Bringing Culture to PPCHS: The New JSU and APIA

Marissa Levinson and Rebekah Barrera

   Families gather in the living room, smiling, laughing, and taking pride in their heritage with loved ones at home. Whether it be lighting candles or sharing large, heartfelt meals, a beaming smile can always be found on their faces. This school year, Caitlyn Babyak, Marko Barrera, and Trinity Tang bring their cultures to the students of PPCHS.

   As the founder of the Jewish Student Union, or JSU, senior Caitlyn Babyak anticipates the kick-off of her emerging club. The JSU not only welcomes Jewish students, but also encourages any other peers at Pines Charter to join. Becoming more knowledgeable about the individuals who surround you every day at school is “totally important,” as Caitlyn believes. “It really broadens your horizons and teaches you about the world around you.” Assisting Caitlyn with the club entirely, junior Lauren Castillo feels “it is important to find a community of people who not only relate to you, but also accept you.”

   Taking priority in “[keeping] Judaism alive–” as “it is a fact that the population of the Jewish community has decreased drastically–” Caitlyn looks forward to not only reinforcing the meanings of countless holidays, but also participating in traditions with peers to keep the religion flourishing. In a typical club meeting, Babyak hopes to encapsulate “the story behind” any and all holidays, grasping onto the opportunity to gather, learn, and celebrate. 

   Granted the same exact opportunity, seniors and good friends Trinity Tang and Marko Barrera are bringing the Asian Pacific Islander Association (APIA) to life–after Charter’s three years without a club dedicated to East Asians and Pacific Islanders. “In PPCHS, Asians are a minority,” Trinity voices. “It is very rare to see my culture being appreciated.” With the new school year came new possibilities, and the co-founders intend to leave a lasting mark on PPCHS with this club before heading to college.
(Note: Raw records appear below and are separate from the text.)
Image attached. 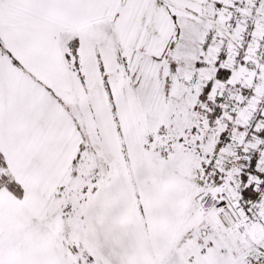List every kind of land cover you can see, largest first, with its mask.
<instances>
[{
	"label": "snow or ice",
	"instance_id": "1",
	"mask_svg": "<svg viewBox=\"0 0 264 264\" xmlns=\"http://www.w3.org/2000/svg\"><path fill=\"white\" fill-rule=\"evenodd\" d=\"M0 264H264V0H0Z\"/></svg>",
	"mask_w": 264,
	"mask_h": 264
}]
</instances>
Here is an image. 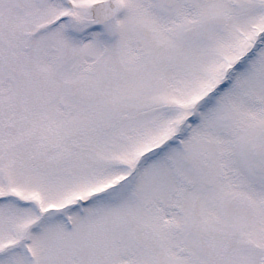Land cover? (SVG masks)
I'll return each mask as SVG.
<instances>
[{
    "label": "snow or ice",
    "instance_id": "6c2138e0",
    "mask_svg": "<svg viewBox=\"0 0 264 264\" xmlns=\"http://www.w3.org/2000/svg\"><path fill=\"white\" fill-rule=\"evenodd\" d=\"M0 264H264V0H0Z\"/></svg>",
    "mask_w": 264,
    "mask_h": 264
}]
</instances>
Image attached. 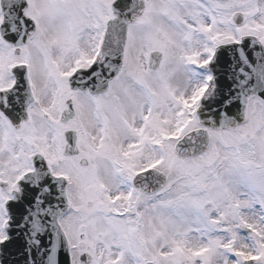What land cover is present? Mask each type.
I'll list each match as a JSON object with an SVG mask.
<instances>
[{
	"label": "snow or ice",
	"instance_id": "snow-or-ice-1",
	"mask_svg": "<svg viewBox=\"0 0 264 264\" xmlns=\"http://www.w3.org/2000/svg\"><path fill=\"white\" fill-rule=\"evenodd\" d=\"M0 264H264V0H0Z\"/></svg>",
	"mask_w": 264,
	"mask_h": 264
}]
</instances>
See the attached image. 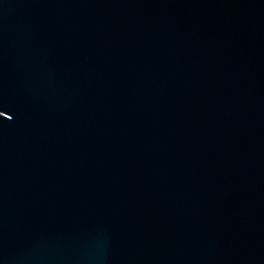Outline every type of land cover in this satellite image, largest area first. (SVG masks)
Listing matches in <instances>:
<instances>
[{
    "label": "water",
    "instance_id": "1",
    "mask_svg": "<svg viewBox=\"0 0 264 264\" xmlns=\"http://www.w3.org/2000/svg\"><path fill=\"white\" fill-rule=\"evenodd\" d=\"M0 264H264V0H0Z\"/></svg>",
    "mask_w": 264,
    "mask_h": 264
}]
</instances>
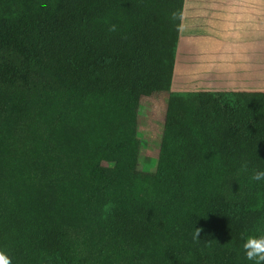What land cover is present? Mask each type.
<instances>
[{
    "label": "trees",
    "instance_id": "trees-1",
    "mask_svg": "<svg viewBox=\"0 0 264 264\" xmlns=\"http://www.w3.org/2000/svg\"><path fill=\"white\" fill-rule=\"evenodd\" d=\"M183 2L0 0V247L12 264H132L148 227L117 184L142 163L139 105L157 94L148 211L178 229L155 264H252L242 243L264 233V182L251 179L264 93L170 92Z\"/></svg>",
    "mask_w": 264,
    "mask_h": 264
},
{
    "label": "crops",
    "instance_id": "crops-1",
    "mask_svg": "<svg viewBox=\"0 0 264 264\" xmlns=\"http://www.w3.org/2000/svg\"><path fill=\"white\" fill-rule=\"evenodd\" d=\"M203 91L264 93V0H184L170 92Z\"/></svg>",
    "mask_w": 264,
    "mask_h": 264
},
{
    "label": "rangeland",
    "instance_id": "rangeland-1",
    "mask_svg": "<svg viewBox=\"0 0 264 264\" xmlns=\"http://www.w3.org/2000/svg\"><path fill=\"white\" fill-rule=\"evenodd\" d=\"M177 68L176 76L179 73ZM183 94V93H181ZM165 94L143 98L139 105V136L142 139V163L134 178L124 184H117L118 190L134 200L133 213L129 217L143 223L146 233L139 240L138 252L132 264H155L159 256L165 262L170 259V252L176 247L178 222L172 219L151 215L148 211L154 182V170L151 168L159 154V142L162 137L166 111ZM121 223H126L128 216H120ZM136 261L134 262V260Z\"/></svg>",
    "mask_w": 264,
    "mask_h": 264
},
{
    "label": "clouds",
    "instance_id": "clouds-1",
    "mask_svg": "<svg viewBox=\"0 0 264 264\" xmlns=\"http://www.w3.org/2000/svg\"><path fill=\"white\" fill-rule=\"evenodd\" d=\"M110 32H115L116 25L109 26ZM251 179L255 182H264V164H259L251 176ZM193 230L192 239L194 241H199V229ZM242 249L244 251V256L247 261L252 262V264H264V233L257 236H248L243 240ZM12 256L10 251L5 247H0V264H12Z\"/></svg>",
    "mask_w": 264,
    "mask_h": 264
}]
</instances>
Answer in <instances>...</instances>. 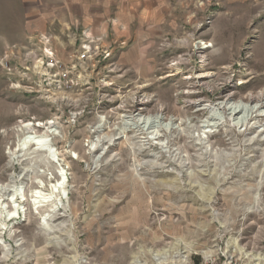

   Putting the plan into action, however, couldn’t be done without the APIA sponsor, Mr. Ramphall. When approached with the proposal, he responded with total sympathy, remembering the days “the check box ‘Asian and Pacific Islander’ came to [his] rescue.” The idea of uniting all Asians and their allies truly resonated with Mr. Ramphall, who finds the Sanskrit expression “VasuDeva Kutumbakam” (“The world is one family”) to be a perfect description of the club’s mindset. “The formation of this club gives a chance for the under-represented from my ‘world family’ to have a forum,” he proudly expresses.

   Through discussions and fun traditions, the APIA’s co-founders and sponsor hope to preserve the beautiful culture of the Asian-American Pacific Islander (AAPI) community. Members of the club can expect to try new foods, share about Asian pop culture, and learn about the community’s sociopolitical issues. Ultimately, Trinity wants Charter’s AAPI family to “feel closer to [their] culture[s].” The association’s introductory meeting will be held on Tuesday, September 6, at 2:05 PM in Mr. Ramphall’s classroom.

   The Jewish Student Union and APIA are overall “safe places” for students, as both clubs open their doors to all of PPCHS. While JSU is likely meeting in person monthly, APIA’s agenda is still to be determined. Updates on upcoming events and important dates can be found on @ppchsjsu and @ppchsapia. Be sure to look out for the wider, more diverse community PPCHS is becoming!